Em 1990, durante uma viagem a Roma, José Saramago sofreu um descolamento da retina — um episódio súbito e potencialmente grave que ameaça a visão e exige intervenção urgente. Para o escritor, a experiência não foi apenas um evento médico, mas uma revelação. Foi nesse momento que percebeu, com nitidez perturbadora, que a cegueira era real e possível.
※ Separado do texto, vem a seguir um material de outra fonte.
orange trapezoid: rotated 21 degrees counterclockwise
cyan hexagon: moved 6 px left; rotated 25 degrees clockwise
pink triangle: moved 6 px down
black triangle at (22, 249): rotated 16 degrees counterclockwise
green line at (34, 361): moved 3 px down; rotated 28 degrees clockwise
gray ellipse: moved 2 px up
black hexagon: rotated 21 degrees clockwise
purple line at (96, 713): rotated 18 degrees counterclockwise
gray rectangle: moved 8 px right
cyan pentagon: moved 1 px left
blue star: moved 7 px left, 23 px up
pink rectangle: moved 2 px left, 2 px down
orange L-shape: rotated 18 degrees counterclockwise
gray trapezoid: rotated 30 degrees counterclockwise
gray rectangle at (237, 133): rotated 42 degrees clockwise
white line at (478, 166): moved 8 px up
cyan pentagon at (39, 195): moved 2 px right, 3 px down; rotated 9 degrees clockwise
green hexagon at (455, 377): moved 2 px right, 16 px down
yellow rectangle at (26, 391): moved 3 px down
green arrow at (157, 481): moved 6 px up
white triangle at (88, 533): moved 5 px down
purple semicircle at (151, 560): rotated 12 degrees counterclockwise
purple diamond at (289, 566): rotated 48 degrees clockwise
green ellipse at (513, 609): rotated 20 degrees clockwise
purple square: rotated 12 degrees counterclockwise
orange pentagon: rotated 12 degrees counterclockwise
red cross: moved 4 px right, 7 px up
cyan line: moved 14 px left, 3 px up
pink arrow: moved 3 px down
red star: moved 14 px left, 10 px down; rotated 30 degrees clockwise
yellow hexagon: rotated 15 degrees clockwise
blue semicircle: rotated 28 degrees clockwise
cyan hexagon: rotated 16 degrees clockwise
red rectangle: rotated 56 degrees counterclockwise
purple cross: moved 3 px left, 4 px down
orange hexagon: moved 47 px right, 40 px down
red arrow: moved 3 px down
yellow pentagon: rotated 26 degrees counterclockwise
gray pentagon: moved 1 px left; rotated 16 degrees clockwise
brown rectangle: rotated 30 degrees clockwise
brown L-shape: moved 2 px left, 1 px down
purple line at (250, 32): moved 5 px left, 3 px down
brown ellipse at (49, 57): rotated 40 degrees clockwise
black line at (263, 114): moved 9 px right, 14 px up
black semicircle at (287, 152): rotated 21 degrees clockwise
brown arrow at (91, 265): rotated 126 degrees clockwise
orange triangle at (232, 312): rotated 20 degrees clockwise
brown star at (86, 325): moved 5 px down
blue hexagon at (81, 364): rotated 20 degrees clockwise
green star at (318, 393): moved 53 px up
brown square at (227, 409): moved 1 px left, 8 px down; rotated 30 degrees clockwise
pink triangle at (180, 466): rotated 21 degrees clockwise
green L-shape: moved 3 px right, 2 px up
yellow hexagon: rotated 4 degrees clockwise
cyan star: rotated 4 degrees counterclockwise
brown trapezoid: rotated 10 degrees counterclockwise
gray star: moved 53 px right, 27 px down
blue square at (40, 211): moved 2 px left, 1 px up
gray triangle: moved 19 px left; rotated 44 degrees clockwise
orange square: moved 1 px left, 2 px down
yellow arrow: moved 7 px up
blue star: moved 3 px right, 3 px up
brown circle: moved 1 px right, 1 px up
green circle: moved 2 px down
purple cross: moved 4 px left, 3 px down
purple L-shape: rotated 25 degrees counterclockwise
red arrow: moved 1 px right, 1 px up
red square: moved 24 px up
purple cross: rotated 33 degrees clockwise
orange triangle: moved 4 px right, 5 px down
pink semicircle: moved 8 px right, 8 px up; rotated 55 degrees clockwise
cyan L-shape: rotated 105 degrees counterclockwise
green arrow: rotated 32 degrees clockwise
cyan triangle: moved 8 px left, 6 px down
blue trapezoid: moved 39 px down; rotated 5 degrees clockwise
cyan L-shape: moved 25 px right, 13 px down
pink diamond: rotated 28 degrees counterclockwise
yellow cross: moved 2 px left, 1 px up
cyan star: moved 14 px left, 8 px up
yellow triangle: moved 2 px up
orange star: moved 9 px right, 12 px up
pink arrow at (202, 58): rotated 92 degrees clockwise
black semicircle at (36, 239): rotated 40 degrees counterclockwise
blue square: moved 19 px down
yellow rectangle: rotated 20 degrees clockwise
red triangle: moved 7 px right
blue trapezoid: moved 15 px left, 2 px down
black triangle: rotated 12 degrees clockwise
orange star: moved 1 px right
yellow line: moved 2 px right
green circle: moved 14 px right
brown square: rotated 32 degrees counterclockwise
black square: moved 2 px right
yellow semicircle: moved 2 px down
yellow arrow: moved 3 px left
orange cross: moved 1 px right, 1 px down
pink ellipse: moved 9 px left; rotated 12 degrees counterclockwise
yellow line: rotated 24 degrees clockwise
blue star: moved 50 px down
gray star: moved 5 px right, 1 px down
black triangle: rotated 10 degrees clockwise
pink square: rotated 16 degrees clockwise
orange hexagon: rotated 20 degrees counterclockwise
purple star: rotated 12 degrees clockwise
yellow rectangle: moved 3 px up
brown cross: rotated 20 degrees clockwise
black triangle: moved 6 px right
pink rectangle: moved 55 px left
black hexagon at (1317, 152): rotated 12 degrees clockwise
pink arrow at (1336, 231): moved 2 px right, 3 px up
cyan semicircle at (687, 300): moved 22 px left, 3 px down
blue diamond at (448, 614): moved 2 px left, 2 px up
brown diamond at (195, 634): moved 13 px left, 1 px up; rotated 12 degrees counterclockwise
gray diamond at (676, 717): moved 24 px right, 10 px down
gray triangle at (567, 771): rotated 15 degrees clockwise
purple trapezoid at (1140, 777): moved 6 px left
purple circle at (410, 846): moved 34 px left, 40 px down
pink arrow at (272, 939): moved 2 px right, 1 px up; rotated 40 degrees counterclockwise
Pouco tempo depois, enquanto almoçava sozinho num restaurante, fez-se uma pergunta aparentemente simples: “E se fôssemos todos cegos?”. A resposta, para Saramago, foi imediata e inquietante: “De certo modo, já estamos.” Dali nasceu o germe de uma das suas obras mais marcantes — Ensaio sobre a Cegueira (1995), um romance brutal e poético que questiona a condição humana, a fragilidade da civilização e o que resta de humanidade quando a visão desaparece.
Saramago considerava este livro como “o caminho da estátua à pedra”, uma inversão simbólica: da forma acabada (a estátua) para o estado bruto (a pedra), num regresso à essência. Paradoxalmente, foi a ameaça da escuridão física que acendeu nele uma luz literária poderosa. A cegueira, neste caso, não foi fim, mas ponto de partida para ver melhor — e para nos fazer ver, com olhos novos, o mundo que julgávamos conhecer.